Now, she’s pregnant with our first child, and at the time of this writing, I have no idea what sex our lemon-sized fetus is, and I can’t even decide whether I want to know beforehand or not. That may seem like an understandable and common question for a budding parent to dwell on, but for me, there’s a lot more at stake. I’m tired of pushing things off, knowing that if I talk myself into a circle of indecision, Natalie will eventually carry the load for both of us. What good is it that I think myself helpful because I make dinner? Chances are she’s just going to throw it up for the next few months anyway.

♦◊♦

I never let go of my father’s words. I was the man of the house—how could that role just end? But he didn’t mean for me to confuse that phrase with what our cultural history has done to it—to see gender as a vessel of prescribed, hierarchical roles. Instead, it was a call to serve, knowing that if I turned the focus off myself and help alleviate the grief around me, then I would learn to deal with his death. He was teaching me how to be an ever-present father while anticipating his own absence.

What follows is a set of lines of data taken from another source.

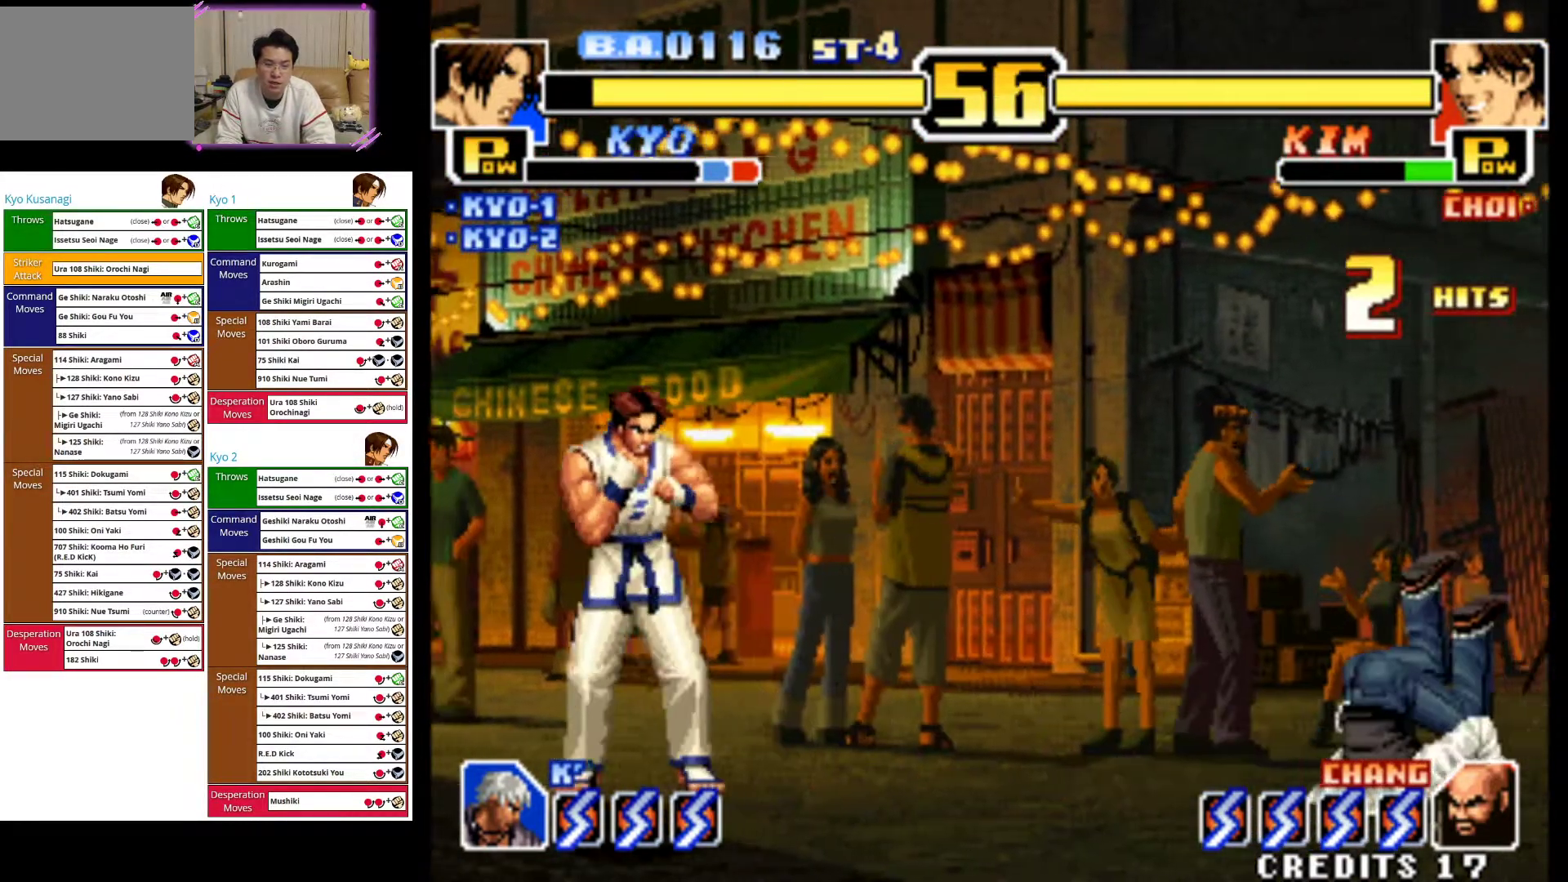
{"dt_ms": 500, "buttons": [], "left_stick": "center", "events": [[117, "left_stick", "center"], [167, "left_stick", "down"], [317, "left_stick", "center"]]}
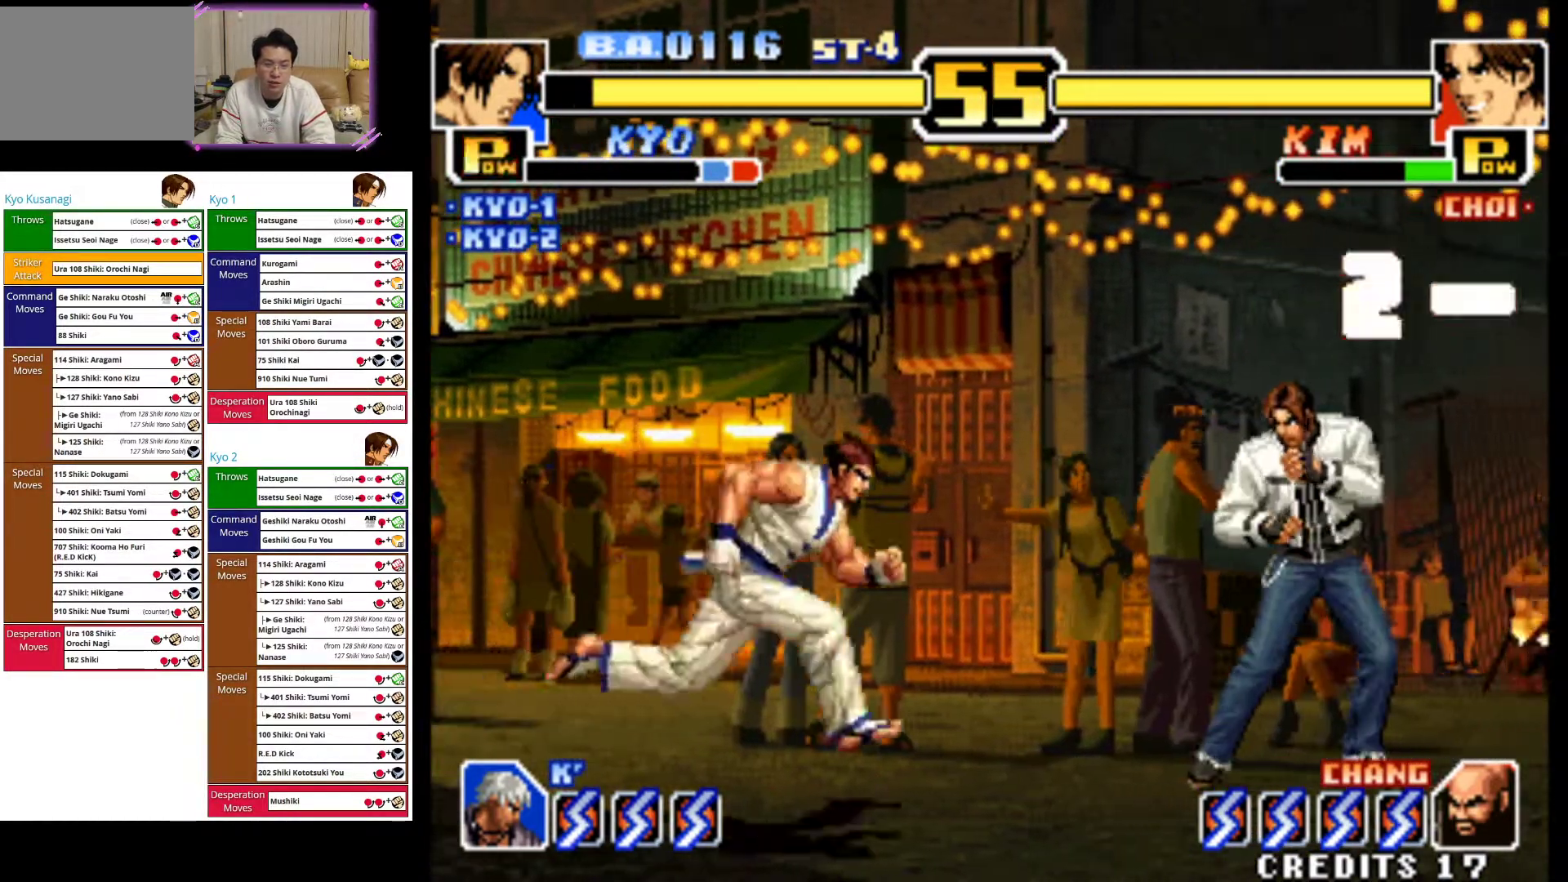
{"dt_ms": 500, "buttons": ["CROSS"], "left_stick": "center"}
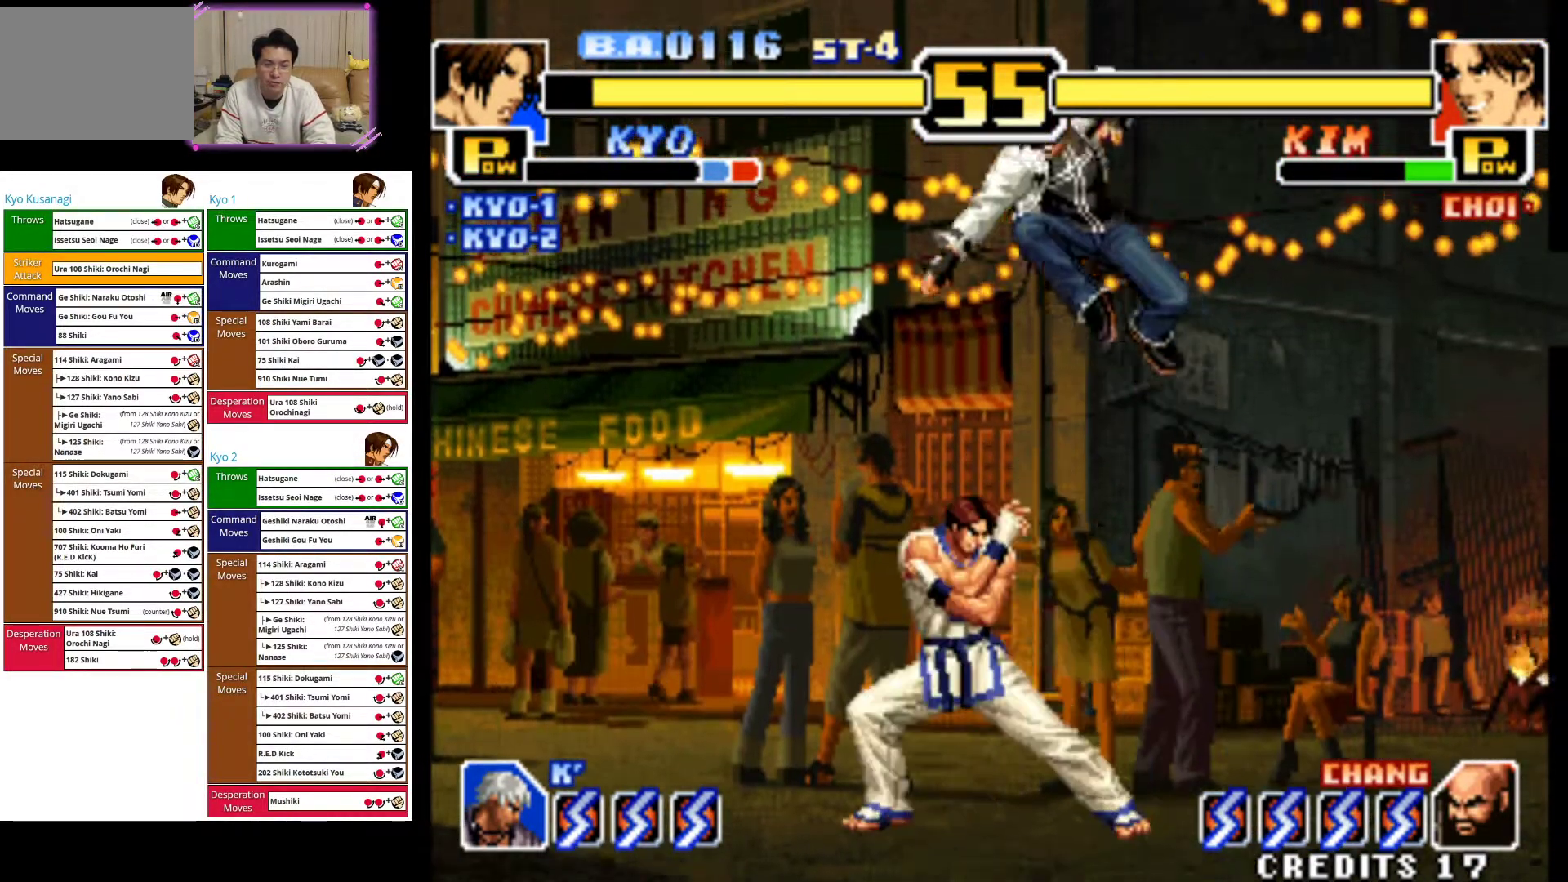
{"dt_ms": 500, "buttons": ["CIRCLE"], "left_stick": "down-left", "events": [[67, "left_stick", "down-left"], [100, "CROSS", "up"], [217, "CIRCLE", "down"], [317, "CIRCLE", "up"], [383, "CIRCLE", "down"]]}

I still don’t want to be the man of the house. But I do want to be the man of my house—my body, my mind. We have to be the men of our own individual lives if we ever hope to happily enter into an equal partnership, let alone try and pass on what we know to the next one. My mom was right—not only does wearing a cape support the myth that you can fly, it’s a willful lie that’ll choke the man right out of you.